Jones should be in line for an Oscar nomination; so should Taylor’s script. So to Streep, though her sublime skill at underplaying Kay is not as grandly showy as the Academy seems to like in her work. The blink-and-miss presence of quality actors (Elisabeth Shue, Mimi Rogers, Jean Smart) in bit parts is entirely understandable, given the pedigree of the leads and the rich words that every character is imbued with.

Frankel and Taylor don’t entirely forego some sappiness in the film’s final moments. There is a particularly poignant scene that would have been a wonderfully ambiguous endpoint, but the film pushes through it to provide some tacked-on, final-reel sweetness. It reminds the audience that Hope Springs is a Hollywood film after all, which is a bit of a shame, as everyone seemed to work so hard to differentiate this lovely story from the usual meaningless guff. Ultimately, it’s a minor quibble, due entirely to the immense good will the film engenders and emotional involvement that it delivers.

Tuesday
Aug282012

THE AWAKENING

Stars: Rebecca Hall, Dominic West, Imelda Staunton, Isaac Hempstead Wright, Shaun Dooley and Joseph Mawle.
Writers: Nick Murphy and Stephen Volk.
Director: Nick Murphy

Rating: 3/5


Ghosts have had a tough time staying relevant lately. Vampires who glisten in the sunlight, werewolves with perfectly fur-less pectorals and wave after wave of zombie apocalypses have relegated the spectral apparitions of yore to bystander status in the supernatural world of movie frights. They raise their willowy visage to good effect on the odd occasion, most recently to frighten Harry Potter in The Woman in Black, but it’s been a long time since anybody really cared whether or not Haley Joel Osmant, or anybody else for that matter, could see dead people.

The Awakening, writer/director Nick Murphy’s debut film, does what most worthy cinematic ghost stories have done over the last 15 years and acknowledges the antiquated notion of spirits that glide amongst us. Rebecca Hall plays professional skeptic Florence Cathcart, a ‘ghostbuster’ for the population of post-WW1 London; the film opens with a title card that states that due to the war and illness, the year of 1921 was a veritable breeding ground for both ghosts and those wishing to exploit the grieving mood of the population. She is paid a visit by Robert Mallory (Dominic West), a teacher at the exclusive Rookford School where a child has died. Many believe the culprit is a ghost, who wanders the halls appearing to students and staff in the most unpleasant of ways (his face is later revealed, in one of the film’s more effective jolts).
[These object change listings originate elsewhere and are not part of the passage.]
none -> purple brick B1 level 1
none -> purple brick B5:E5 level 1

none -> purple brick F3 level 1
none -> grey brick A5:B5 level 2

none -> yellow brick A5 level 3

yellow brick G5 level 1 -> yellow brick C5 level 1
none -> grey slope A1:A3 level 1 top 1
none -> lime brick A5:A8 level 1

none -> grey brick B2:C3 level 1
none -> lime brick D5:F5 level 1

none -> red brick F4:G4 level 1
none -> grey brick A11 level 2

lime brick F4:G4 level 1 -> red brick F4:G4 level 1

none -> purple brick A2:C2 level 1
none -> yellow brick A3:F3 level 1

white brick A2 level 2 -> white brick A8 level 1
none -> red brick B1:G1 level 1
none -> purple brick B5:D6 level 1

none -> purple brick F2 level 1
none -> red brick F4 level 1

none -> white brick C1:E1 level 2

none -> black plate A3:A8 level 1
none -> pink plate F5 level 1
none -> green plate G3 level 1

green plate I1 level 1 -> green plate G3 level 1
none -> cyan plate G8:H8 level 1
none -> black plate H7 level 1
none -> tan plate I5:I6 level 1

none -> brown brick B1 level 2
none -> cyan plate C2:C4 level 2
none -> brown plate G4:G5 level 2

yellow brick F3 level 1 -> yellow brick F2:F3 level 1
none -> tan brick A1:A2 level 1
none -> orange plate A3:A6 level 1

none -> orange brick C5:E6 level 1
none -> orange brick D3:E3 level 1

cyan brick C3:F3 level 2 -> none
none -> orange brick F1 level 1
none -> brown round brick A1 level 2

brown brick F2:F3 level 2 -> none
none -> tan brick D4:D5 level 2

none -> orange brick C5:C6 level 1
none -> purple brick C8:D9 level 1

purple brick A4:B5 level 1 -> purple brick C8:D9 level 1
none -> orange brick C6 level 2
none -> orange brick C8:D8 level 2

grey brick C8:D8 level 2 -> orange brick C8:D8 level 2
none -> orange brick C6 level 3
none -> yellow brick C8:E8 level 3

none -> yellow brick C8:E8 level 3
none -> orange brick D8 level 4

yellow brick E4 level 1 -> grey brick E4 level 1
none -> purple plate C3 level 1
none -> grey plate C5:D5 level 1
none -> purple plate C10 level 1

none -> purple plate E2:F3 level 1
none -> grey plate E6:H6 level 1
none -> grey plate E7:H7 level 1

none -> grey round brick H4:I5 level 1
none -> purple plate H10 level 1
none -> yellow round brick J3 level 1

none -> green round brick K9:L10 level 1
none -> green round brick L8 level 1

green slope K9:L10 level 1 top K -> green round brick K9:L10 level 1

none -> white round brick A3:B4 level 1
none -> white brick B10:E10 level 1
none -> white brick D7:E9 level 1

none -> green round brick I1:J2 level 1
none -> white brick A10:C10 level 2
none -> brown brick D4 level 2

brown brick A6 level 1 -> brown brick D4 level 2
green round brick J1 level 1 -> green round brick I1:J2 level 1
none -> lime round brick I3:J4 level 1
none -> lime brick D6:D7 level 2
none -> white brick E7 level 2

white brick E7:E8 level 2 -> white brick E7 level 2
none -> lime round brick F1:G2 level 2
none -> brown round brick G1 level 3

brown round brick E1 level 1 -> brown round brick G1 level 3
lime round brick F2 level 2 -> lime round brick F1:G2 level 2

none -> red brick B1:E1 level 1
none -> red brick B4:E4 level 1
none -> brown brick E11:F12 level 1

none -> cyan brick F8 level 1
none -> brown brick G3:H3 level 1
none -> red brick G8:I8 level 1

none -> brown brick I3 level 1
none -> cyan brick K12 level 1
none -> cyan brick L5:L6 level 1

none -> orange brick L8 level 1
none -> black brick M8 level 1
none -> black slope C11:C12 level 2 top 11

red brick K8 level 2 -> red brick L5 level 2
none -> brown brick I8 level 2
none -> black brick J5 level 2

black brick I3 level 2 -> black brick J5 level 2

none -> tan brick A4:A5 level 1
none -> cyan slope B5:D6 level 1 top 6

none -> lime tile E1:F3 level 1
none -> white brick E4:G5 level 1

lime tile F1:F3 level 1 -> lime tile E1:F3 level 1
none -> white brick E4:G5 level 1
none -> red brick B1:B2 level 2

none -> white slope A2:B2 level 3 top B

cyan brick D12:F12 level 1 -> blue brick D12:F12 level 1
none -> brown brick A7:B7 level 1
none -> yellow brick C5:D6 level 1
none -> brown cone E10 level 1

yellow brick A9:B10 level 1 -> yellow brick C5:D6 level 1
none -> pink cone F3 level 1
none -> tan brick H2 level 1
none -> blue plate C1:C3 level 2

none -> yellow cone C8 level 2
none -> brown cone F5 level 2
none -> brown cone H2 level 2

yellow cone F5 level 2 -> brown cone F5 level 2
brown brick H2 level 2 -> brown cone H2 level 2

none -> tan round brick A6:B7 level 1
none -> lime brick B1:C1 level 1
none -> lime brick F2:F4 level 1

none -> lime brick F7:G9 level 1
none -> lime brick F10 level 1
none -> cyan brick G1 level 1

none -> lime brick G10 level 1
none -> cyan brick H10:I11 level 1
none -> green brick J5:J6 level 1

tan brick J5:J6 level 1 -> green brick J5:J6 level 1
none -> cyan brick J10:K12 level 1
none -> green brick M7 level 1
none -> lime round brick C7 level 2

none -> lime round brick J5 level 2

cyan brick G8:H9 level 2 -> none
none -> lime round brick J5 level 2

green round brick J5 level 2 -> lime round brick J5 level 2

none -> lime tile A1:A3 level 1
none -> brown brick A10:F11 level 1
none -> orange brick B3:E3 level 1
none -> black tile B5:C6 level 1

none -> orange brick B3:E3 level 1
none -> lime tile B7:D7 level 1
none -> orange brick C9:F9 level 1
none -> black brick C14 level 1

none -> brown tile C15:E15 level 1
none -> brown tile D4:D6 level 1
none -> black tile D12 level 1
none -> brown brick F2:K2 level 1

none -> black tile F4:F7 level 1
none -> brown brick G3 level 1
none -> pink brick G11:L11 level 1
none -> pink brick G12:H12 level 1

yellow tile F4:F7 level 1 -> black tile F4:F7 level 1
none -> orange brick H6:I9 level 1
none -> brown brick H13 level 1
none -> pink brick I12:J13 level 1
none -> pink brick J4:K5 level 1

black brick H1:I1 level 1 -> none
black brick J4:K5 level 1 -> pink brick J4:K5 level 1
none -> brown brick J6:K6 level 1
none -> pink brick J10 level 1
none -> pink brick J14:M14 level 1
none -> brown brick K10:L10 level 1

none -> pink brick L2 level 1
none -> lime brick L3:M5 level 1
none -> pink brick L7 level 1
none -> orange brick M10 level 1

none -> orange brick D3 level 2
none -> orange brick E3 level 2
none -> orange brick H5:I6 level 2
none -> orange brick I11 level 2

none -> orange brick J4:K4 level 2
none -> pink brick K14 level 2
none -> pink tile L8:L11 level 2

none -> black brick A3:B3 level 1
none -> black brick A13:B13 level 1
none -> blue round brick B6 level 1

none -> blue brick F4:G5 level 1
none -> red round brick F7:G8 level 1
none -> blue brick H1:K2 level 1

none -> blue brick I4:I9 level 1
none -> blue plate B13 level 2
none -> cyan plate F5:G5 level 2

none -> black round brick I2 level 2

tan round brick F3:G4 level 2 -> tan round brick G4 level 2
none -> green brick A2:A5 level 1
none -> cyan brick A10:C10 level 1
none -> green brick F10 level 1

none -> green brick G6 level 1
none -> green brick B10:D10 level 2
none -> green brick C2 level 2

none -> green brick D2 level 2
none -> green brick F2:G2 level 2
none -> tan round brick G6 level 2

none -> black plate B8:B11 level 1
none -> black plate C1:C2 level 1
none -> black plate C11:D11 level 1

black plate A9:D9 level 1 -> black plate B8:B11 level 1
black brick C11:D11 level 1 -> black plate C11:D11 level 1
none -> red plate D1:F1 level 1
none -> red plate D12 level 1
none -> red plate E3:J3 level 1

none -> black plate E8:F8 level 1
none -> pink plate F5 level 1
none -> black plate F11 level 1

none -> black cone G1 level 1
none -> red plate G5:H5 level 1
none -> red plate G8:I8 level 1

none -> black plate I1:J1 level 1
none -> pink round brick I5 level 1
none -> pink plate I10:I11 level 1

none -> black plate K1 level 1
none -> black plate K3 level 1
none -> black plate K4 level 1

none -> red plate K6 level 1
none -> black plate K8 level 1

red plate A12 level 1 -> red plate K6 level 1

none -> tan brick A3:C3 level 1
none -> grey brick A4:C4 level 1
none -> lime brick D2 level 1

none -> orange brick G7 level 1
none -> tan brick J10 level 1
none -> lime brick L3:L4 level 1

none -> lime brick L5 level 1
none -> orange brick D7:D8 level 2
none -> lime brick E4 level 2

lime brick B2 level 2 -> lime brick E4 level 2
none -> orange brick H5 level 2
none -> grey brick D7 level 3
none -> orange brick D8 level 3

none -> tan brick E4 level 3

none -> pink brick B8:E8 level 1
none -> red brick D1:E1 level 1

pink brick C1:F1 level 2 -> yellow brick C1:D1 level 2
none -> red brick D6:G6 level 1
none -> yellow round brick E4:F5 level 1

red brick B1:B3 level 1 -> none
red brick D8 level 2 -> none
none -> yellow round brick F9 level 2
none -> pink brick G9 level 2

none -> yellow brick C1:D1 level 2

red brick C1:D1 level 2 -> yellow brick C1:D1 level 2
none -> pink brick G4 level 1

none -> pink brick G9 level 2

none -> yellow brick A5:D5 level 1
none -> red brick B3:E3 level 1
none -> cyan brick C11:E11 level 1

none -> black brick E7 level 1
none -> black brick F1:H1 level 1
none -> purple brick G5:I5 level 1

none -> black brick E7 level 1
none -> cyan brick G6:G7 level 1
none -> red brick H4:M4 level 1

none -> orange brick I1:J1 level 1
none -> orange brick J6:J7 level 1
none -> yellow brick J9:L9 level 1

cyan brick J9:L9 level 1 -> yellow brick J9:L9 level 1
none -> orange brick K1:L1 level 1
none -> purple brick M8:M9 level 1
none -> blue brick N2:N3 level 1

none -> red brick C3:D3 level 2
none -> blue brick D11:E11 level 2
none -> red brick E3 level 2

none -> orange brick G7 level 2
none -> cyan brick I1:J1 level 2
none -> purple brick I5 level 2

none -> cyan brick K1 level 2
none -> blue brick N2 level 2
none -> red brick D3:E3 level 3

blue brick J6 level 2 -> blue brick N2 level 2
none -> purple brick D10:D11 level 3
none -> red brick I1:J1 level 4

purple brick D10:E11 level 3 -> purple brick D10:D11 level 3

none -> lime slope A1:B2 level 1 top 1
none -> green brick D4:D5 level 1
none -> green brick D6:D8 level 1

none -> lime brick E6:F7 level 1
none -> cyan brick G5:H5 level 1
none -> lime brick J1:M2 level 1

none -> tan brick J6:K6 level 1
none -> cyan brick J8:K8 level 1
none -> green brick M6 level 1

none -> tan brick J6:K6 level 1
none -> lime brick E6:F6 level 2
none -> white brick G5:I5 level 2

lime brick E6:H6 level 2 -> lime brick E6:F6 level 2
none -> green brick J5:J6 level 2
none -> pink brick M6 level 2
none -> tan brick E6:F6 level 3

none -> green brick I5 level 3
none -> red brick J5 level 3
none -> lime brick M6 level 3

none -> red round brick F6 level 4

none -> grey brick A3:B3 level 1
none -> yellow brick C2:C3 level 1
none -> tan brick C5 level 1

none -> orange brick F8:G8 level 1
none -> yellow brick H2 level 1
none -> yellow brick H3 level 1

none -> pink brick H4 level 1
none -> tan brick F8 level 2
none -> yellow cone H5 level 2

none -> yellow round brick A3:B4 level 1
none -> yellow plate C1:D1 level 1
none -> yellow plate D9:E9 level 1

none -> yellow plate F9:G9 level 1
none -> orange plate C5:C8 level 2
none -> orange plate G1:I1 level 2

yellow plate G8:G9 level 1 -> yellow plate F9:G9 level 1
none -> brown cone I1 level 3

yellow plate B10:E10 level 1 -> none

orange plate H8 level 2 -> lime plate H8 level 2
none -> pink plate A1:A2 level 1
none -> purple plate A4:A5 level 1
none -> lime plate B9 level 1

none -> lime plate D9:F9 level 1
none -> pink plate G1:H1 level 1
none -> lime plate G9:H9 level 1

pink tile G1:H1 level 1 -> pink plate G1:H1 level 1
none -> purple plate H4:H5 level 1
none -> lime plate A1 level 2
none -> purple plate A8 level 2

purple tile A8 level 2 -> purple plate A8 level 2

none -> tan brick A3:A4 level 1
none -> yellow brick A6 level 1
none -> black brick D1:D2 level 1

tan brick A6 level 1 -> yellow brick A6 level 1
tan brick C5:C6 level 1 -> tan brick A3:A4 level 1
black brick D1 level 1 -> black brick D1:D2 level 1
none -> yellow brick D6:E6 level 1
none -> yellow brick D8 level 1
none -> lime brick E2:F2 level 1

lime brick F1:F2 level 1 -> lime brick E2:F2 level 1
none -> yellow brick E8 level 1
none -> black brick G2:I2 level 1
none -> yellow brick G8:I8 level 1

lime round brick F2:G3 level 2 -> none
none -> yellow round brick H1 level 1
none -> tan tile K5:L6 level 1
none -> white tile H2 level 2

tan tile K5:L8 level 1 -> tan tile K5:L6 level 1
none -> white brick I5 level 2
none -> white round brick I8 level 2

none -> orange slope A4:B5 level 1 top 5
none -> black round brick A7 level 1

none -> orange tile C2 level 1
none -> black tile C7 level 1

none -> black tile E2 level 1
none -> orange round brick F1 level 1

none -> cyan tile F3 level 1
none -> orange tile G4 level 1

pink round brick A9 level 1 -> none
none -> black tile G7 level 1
Fully expecting to expose the Rookford Ghost as a schoolboy prank, Cathcart accepts the assignment and is soon holed up in the vast building (its myriad of staircases, chambers and passageways a work of great skill by production designer Jon Henson). She makes friends with the slightly too-charming matron, Maud (Imelda Staunton) until things going ‘bump’ during her first night leads Cathcart on an investigation that, at different junctures, becomes both frightening and dangerous.

Murphy and co-writer, genre veteran Stephen Volk (he penned the macabre 1986 Ken Russell film, Gothic), turn a good ol’ fashioned creaky-floorboard chiller into a mish-mash of buried memories and family secrets that sucks a lot of the fun out of the film’s third act. Films that have taken established haunted-house tropes and worked them into resonant psychological dramas in recent times include The Others, The Orphanage and the above-mentioned The Woman in Black, all of which are better films than The Awakening.

That said, Murphy exhibits a deft touch for a first-timer and can feel satisfied that his film honours the tradition of such spooky Brit works as The Haunting and The Innocents. He nails some stylishly creepy moments (the dollhouse whose tiny inhabitants react to the world around them in real time is particularly tingle-inducing), though he and Volk could have shown a little more narrative ambition and clarity. The Awakening may not bring those who dwell on the ethereal plain newfound pop-culture eminence, but it will keep them alive, at least on screen, for that little bit longer.